The data analysis firm, according to a proposal seen by the Star is expected to conduct a series of studies looking into Tullow's past and ongoing activities in Turkana with the aim of designing an elaborate operation plan to inform decisions on commercial operations.
The oil firm has experienced several operational hitches since it discovered oil in Turkana in 2012, mostly hostility from the local community over revenue sharing modalities and local content.
In August last year, Petroleum principal secretary Andrew Kamau told journalists that the project had incurred Sh50 million in delay costs.
This was after the firm was forced to halt operations for more than a month following a standoff between the government and the Turkana community over revenue allocation structure and local content.
They had demanded a total revenue allocation of 30 per cent: 20 per cent to counties and 10 per cent to community and the remaining to the national government.
However, a sharing formula of 70: 25: 5 ratio for the national government, county and community was struck.

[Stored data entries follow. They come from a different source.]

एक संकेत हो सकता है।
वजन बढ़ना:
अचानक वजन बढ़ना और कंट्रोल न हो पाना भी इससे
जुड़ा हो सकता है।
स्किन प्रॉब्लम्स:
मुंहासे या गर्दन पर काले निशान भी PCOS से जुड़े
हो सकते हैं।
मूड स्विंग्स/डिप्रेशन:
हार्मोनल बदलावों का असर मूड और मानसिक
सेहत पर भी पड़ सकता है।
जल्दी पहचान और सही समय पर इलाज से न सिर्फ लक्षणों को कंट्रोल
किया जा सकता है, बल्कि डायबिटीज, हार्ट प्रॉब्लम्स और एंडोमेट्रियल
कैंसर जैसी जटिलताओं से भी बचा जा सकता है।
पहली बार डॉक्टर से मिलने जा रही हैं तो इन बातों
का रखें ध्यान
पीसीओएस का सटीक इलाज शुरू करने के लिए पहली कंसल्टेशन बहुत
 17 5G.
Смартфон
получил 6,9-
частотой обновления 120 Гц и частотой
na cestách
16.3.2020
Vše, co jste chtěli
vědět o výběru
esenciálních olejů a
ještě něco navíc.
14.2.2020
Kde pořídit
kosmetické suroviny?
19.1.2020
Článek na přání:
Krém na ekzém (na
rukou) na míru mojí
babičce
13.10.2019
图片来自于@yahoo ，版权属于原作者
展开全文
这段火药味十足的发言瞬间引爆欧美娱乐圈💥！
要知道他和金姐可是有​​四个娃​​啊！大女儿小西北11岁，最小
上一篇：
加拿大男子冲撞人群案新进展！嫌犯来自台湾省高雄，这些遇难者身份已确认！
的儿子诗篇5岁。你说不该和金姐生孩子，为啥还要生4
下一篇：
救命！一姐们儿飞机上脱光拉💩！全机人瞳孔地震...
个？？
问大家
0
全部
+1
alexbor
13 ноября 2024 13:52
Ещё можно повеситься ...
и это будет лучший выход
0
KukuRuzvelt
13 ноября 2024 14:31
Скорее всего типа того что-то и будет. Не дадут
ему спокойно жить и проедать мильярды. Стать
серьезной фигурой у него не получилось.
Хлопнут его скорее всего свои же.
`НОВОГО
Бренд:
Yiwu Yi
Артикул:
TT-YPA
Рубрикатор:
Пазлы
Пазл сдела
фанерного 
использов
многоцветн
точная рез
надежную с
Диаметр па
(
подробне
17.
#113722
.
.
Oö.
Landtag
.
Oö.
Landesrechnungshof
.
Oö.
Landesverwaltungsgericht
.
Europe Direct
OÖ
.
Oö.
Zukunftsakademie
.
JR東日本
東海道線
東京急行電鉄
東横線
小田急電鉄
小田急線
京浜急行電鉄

''Tullow needs to understand how best to engage positively with its host communities and keep the Kenyan government on the side whilst avoiding entanglement in domestic politics, all of which must be achieved to ensure the long-term attractiveness of the projects it is developing,'' SCL said.
Once the analysis has been completed, SCL will create a written report and a power-point presentation detailing a summary of the results of the field research, as well as a full evaluation of Tullow Oil's, government and other stakeholders’ existing programmes and strategic focus, pointing out areas of success and failures.
It will also give reasons why and how implementation can be improved in a local content action plan with an associated communications campaign.
The research will also look into the firm's relationships with various state agencies in Kenya and factors that may hurt the firm's margins before making an investment decision.
In June, the British multinational pushed its target for making the critical Final Investment Decision to 2020 after it emerged that, among other issues, the Nema had delayed its issuance of licenses for the planned Sh10 billion oil pipeline from Turkana to Lamu.
The study which is expected to take more than 100 days will compliment another ongoing on by Lundin, an indication that Tullow Oil is not taking any chance in its quest to have a share of Kenya's Sh500 billion oil project.